Toan Ki menjadi kagum dan takut-takut pula melihat gadis cilik itu mengikat Jing-leng-cu ke pinggangnya hingga mirip benar seutas tali pinggang, tanyanya, "Apakah ularmu tidak menggigit orang?"

"Kalau kusuruh dia menggigit, tentu dia menggigit, kalau tak kusuruh, dia takkan menggigit, jangan takut," sahut gadis itu.

"Apakah kau yang piara ular-ular ini, sudah jinak ya?" tanya Toan Ki lagi.

"Ya, coba memegangnya," kata si gadis sambil mengangsurkan seekor ular kecil padanya.

Tentu saja Toan Ki kelabakan, serunya gugup, "He, jangan, jangan! Aku tidak mau."

Ia menggoyang-goyang tangannya sembari menggeser tubuh ke belakang, dan karena duduknya kurang tepat, hampir saja ia terjungkal ke bawah belandar.

Untung si gadis keburu menjambret kuduknya dan menariknya ke samping lagi, katanya dengan tertawa, "Apakah engkau benar tak mahir ilmu silat? Sungguh aneh!"

"Kenapa aneh?" tanya Toan Ki.

"Engkau tak bisa ilmu silat, tapi berani datang ke sini seorang diri, tentu saja kau akan dianiaya oleh mereka yang jahat itu," ujar si gadis. "Sebenarnya untuk apa kau datang ke sini?"

Melihat sikap ramah si gadis, meski baru kenal, tapi menganggapnya seperti sobat lama, maka selagi Toan Ki hendak menceritakan maksud kedatangannya, tiba-tiba terdengar suara langkah orang, dari luar berlari masuk dua orang. Kiranya adalah Kam Jin-ho dan Kiong Jin-kiat berdua.

Waktu itu Kiong Jin-kiat sudah mengenakan kembali celananya, hanya bagian atas masih telanjang.
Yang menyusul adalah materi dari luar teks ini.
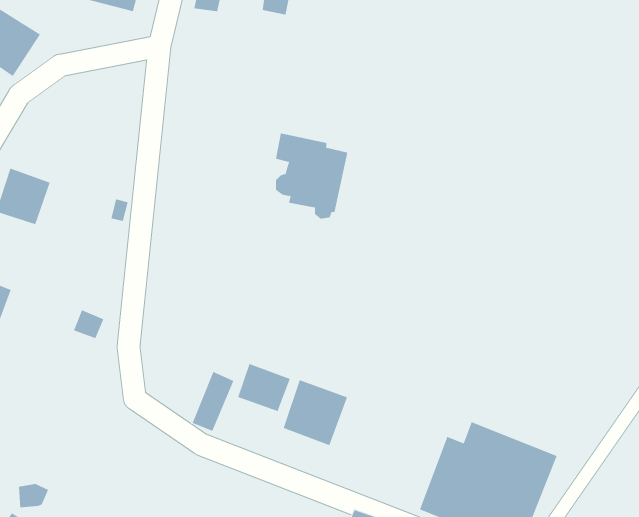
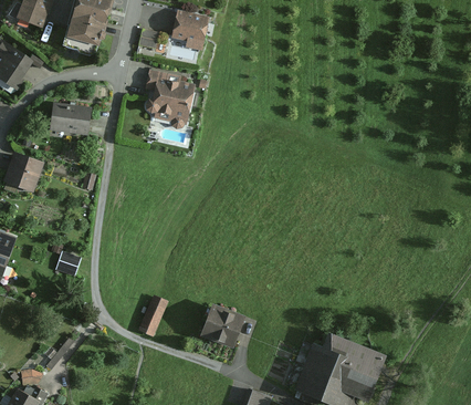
building: none -> [50,103,91,135]
building: [275,133,348,219] -> [145,70,195,128]
building: [238,363,291,412] -> none

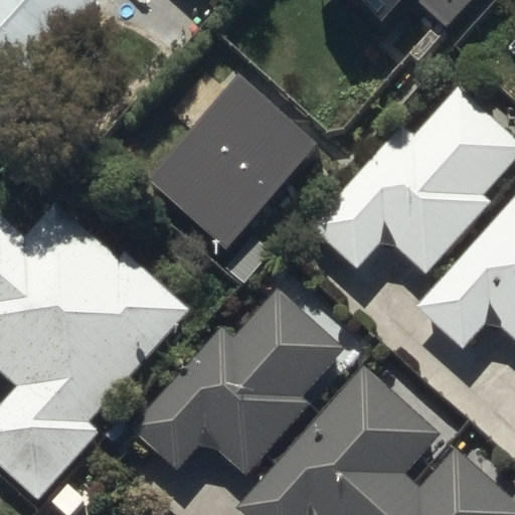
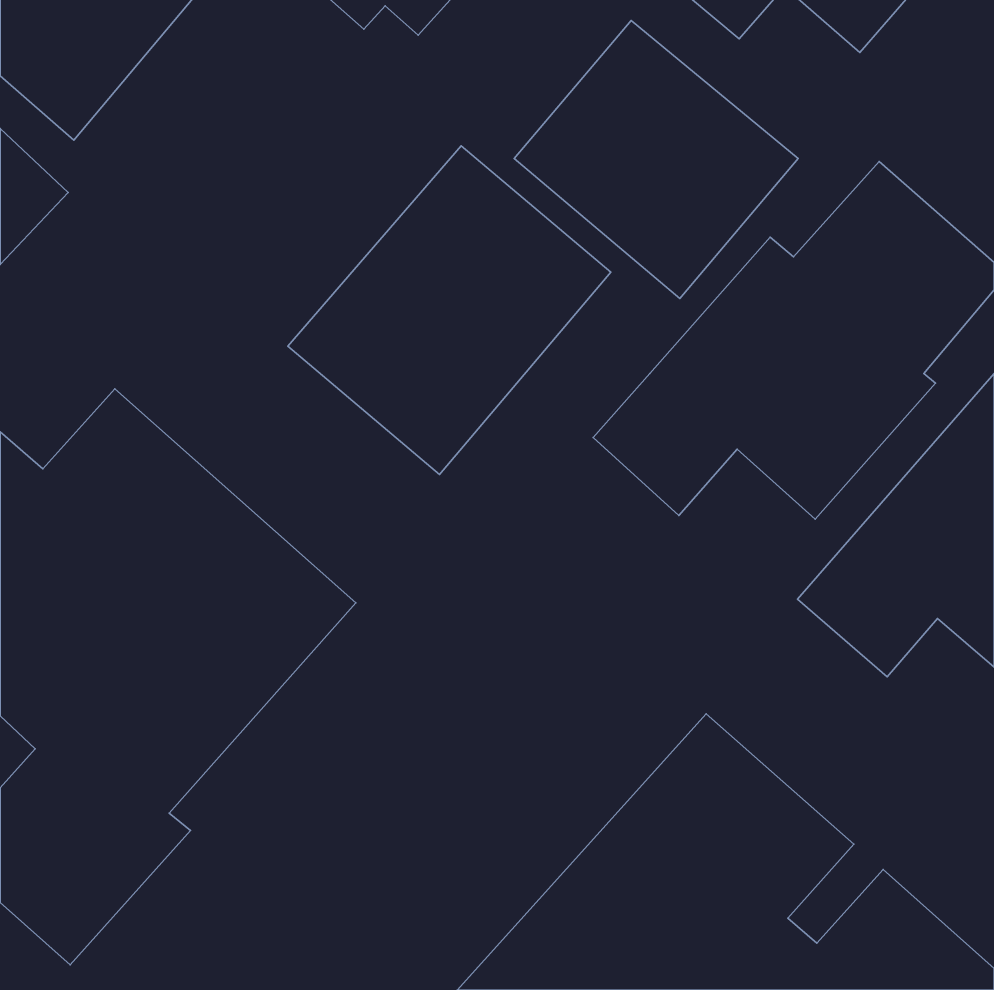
building: none -> [514,21,798,298]
building: [133,291,348,476] -> none

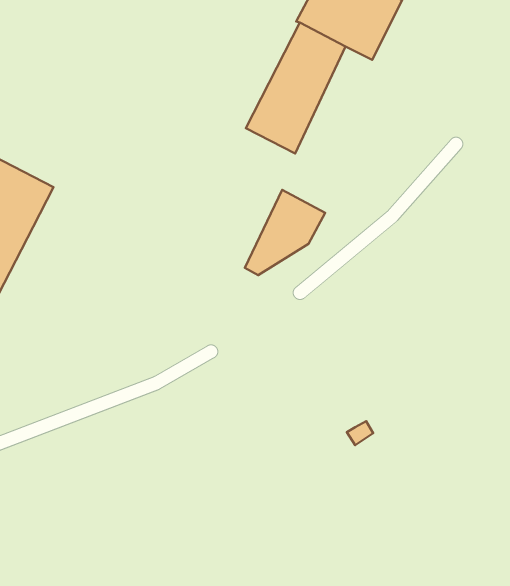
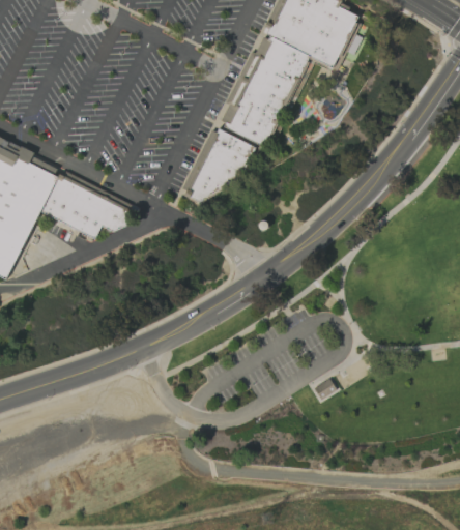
building: none -> [40,177,132,239]
building: [245,190,325,275] -> [186,128,256,202]

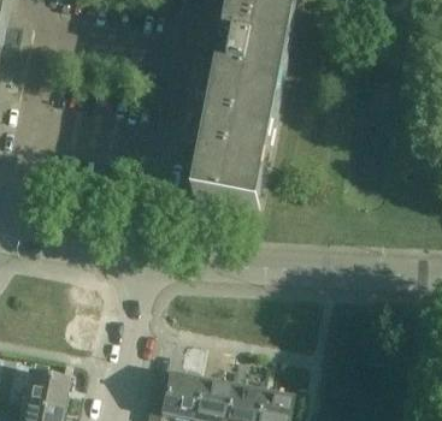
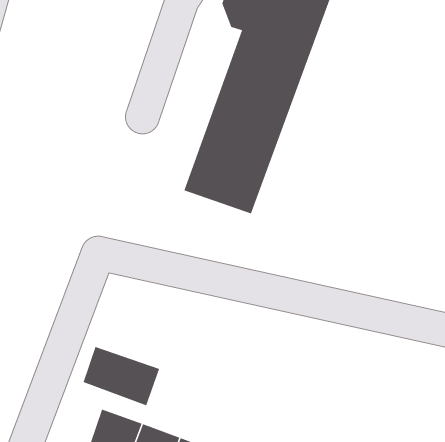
building: none -> [83,346,160,406]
Sikap kedua murid Bu-liang-kiam itu tampak rada takut, mereka mendekati Co Cu-bok dan melapor, "Suhu, orang Sin-long-pang telah berkumpul di atas gunung depan, jalan-jalan penting telah dijaga, kita dilarang turun gunung. Karena jumlah musuh lebih banyak, sebelum mendapat perintah Suhu, kami tidak berani sembarang turun tangan."

"Ehm, ada berapa banyak mereka?" tanya Cu-bok.

"Kira-kira 70 sampai 80 orang," sahut Jin-ho.

"Hm, hanya sejumlah itu lantas ingin membasmi Bu-liang-kiam? Rasanya takkan semudah itu!" jengek Co Cubok.

Baru selesai ucapannya, tiba-tiba terdengar suara mendengung di udara, dari luar terbidik masuk sebatang panah bersuara. Tanpa pikir Kiong Jin-kiat tangkap tangkai panah itu sebelum jatuh ke tanah. Ternyata di atas panah terikat sepucuk surat. Jelas kelihatan pada sampul surat itu tertulis, "Ditujukan untuk Co Cu-bok."

Waktu Jin-kiat menyerahkan surat itu pada sang guru, Cu-bok menjadi gusar membaca tulisan pada sampul yang kurang hormat itu, katanya, "Coba membukanya!"

Jin-kiat mengiakan dan merobek sampul surat itu.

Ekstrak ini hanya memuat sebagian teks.